公取委は同社に対して、違反行為の取りやめと、その履行状況の5年間の監視を受け入れるように求めている。

  • (令和7年4月15日)Google LLCに対する排除措置命令について|公正取引委員会

    (令和7年4月15日)Google LLCに対する排除措置命令について|公正取引委員会

2件の契約条件が「拘束条件付取引」に当たると判断

公取委は今回、Googleが取引先企業に対して課している次の2つの制約を不法行為として認定した。

  • Android端末にGoogle Playをプリインストールする場合、検索アプリとして「Google Search」をプリインストールし、そのウィジェットおよびアイコンを初期ホーム画面に配置しなければならない
  • Android端末にGoogle Chromeをプリインストールする場合、Googleの検索広告で得られた収益の一部を共有できるが、そのためにはGoogleの検索サービスを競合する検索サービスよりも優遇する各種処置を行わなければならない

上記の内容は、取引先企業の事業活動を不当に拘束するものだとして、独占禁止法第19条で禁止されている拘束条件付取引に当たると認定された。同社は、遅くとも2020年7月以降、少なくともスマートフォンメーカー6社およびおよび移動通信事業者1社とこのような契約を行っていたと見られている。

  • 独禁法違反に認定された内容 出典:公正取引委員会

    独禁法違反に認定された内容 出典:公正取引委員会

Googleは、違反と認定された行為の取りやめと、取引先企業への通知、独占禁止法の遵守についての行動指針の作成と社員への周知徹底などが求められる。さらに、それらのの処置の履行状況について、5年間にわたって毎年公取委に報告しなければならない。

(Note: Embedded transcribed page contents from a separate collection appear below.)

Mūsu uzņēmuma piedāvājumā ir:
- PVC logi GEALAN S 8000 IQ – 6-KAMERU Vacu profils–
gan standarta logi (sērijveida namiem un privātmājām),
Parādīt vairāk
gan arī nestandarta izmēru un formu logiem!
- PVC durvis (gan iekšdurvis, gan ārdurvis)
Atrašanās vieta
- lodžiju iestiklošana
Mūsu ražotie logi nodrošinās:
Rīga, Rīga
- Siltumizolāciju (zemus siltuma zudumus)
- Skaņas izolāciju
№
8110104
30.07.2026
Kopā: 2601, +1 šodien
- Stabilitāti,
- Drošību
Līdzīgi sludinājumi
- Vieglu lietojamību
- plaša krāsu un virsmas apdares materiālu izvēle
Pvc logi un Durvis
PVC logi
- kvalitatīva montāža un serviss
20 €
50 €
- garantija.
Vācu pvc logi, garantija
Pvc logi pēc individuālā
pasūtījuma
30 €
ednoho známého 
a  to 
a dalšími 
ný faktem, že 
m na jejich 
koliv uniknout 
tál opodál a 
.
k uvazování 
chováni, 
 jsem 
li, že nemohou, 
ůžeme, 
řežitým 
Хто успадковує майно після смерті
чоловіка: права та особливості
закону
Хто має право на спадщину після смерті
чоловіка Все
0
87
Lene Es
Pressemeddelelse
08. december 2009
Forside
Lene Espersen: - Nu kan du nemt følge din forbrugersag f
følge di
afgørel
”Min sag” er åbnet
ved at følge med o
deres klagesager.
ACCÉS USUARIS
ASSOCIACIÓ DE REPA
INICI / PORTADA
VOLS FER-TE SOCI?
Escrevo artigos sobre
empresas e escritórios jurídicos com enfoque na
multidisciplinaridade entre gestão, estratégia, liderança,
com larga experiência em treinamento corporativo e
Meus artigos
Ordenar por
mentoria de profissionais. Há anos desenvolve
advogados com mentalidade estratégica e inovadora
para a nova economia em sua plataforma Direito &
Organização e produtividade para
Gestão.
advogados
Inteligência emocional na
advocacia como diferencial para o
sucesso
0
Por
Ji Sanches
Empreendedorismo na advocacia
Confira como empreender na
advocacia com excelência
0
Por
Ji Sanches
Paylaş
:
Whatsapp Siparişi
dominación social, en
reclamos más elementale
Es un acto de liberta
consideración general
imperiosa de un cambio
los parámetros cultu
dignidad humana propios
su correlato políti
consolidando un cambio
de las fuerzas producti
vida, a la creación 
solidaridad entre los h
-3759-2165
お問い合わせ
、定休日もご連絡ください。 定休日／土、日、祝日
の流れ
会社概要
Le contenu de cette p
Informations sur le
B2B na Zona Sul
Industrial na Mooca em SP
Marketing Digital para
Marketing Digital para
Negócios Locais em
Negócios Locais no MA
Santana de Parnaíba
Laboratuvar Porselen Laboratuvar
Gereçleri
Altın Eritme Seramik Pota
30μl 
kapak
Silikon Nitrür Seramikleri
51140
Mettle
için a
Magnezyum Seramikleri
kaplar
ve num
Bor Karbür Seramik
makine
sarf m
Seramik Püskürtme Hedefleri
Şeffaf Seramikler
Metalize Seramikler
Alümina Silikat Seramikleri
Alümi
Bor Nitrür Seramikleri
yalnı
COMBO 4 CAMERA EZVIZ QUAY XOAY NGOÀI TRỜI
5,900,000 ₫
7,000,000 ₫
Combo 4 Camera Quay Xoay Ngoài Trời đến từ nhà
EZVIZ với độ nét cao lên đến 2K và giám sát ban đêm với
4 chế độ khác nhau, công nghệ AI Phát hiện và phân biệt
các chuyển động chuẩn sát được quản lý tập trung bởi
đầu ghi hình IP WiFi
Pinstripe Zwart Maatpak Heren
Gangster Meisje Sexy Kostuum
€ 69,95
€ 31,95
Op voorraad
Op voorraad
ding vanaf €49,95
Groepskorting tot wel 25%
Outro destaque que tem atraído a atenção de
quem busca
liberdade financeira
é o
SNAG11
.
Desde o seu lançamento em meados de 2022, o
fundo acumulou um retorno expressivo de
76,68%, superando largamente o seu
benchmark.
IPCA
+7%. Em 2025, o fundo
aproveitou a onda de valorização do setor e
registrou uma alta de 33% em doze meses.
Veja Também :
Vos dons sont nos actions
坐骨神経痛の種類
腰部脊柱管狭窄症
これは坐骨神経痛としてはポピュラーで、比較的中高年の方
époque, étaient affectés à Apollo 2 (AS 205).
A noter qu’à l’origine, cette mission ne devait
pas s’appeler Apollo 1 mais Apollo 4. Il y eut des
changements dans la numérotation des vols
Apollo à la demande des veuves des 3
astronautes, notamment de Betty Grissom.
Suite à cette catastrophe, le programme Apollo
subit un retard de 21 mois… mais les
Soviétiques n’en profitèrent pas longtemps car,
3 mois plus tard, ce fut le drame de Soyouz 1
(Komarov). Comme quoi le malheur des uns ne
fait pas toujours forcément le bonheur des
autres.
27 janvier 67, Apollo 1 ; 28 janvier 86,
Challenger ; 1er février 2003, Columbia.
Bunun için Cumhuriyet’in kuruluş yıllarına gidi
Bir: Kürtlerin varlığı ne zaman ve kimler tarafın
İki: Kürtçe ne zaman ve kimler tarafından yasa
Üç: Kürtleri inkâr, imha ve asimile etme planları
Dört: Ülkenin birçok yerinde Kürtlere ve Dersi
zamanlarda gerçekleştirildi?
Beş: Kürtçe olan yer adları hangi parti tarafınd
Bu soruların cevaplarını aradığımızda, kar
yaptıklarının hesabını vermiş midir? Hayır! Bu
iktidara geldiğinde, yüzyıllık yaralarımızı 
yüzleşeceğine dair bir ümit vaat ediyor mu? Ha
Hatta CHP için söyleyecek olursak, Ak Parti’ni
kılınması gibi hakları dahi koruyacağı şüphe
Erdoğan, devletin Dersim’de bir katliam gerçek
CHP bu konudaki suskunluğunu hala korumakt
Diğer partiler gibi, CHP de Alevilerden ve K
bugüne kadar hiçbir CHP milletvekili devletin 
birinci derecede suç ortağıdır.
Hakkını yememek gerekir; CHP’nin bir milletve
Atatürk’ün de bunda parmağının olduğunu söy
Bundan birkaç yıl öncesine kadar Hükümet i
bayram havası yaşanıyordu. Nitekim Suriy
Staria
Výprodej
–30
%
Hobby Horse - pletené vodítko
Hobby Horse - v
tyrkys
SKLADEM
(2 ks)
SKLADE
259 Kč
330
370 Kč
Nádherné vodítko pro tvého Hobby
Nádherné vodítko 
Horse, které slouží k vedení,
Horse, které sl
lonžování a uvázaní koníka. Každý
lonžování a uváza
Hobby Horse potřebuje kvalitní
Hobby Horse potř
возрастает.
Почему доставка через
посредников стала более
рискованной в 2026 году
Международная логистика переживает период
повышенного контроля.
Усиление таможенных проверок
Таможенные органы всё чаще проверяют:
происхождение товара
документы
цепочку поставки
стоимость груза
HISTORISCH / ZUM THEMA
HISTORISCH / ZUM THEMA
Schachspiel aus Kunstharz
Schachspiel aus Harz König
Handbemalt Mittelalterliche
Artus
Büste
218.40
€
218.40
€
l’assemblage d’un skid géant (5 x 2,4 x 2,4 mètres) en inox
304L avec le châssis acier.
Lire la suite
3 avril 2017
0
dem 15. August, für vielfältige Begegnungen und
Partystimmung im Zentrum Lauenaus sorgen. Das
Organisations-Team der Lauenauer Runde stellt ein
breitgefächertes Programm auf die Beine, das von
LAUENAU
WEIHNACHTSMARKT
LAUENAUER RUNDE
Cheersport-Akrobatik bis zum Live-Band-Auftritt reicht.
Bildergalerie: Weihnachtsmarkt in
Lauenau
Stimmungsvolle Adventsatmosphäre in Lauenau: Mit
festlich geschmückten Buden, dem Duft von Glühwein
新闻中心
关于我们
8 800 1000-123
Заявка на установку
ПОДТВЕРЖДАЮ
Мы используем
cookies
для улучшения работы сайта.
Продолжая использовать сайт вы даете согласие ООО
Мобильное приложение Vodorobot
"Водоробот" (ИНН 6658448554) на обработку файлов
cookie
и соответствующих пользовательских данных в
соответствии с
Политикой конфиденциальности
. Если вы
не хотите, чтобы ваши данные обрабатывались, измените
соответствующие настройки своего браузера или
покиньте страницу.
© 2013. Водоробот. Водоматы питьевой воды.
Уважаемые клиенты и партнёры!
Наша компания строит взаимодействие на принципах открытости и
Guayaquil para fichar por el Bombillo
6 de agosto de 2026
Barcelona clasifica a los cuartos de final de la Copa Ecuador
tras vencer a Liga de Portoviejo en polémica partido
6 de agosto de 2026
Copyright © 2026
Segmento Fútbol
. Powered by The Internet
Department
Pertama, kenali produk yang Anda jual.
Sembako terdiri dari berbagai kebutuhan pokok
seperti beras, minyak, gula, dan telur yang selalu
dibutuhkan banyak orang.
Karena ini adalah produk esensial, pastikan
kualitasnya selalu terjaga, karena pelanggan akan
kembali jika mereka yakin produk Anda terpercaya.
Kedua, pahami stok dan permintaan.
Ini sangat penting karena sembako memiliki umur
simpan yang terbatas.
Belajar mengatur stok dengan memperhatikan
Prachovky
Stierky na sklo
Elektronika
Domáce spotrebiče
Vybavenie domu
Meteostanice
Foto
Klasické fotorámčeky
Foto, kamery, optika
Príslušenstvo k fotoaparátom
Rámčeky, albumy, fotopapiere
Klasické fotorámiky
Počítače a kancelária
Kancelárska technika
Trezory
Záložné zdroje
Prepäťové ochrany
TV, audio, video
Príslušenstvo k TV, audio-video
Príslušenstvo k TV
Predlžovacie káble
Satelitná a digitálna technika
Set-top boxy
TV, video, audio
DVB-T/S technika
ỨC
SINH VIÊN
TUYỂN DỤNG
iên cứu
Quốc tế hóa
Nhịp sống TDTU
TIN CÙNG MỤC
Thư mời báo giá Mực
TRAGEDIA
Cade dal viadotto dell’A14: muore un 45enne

一方Googleは、4月15日に公式ブログを通じて公取委の決定に対する遺憾の意を表明した。同社は、これらの取引は強制されたものではなく、日本のスマートフォンメーカーや通信事業者が自ら選択して行っているものと主張。その上で、「今回の排除措置命令を慎重に検討し、Android が日本の消費者、スマートフォンメーカーおよび通信事業者にとって競争力のある選択肢であり続けられるよう、公正取引委員会と協力して取り組んでまいります」とコメントしている。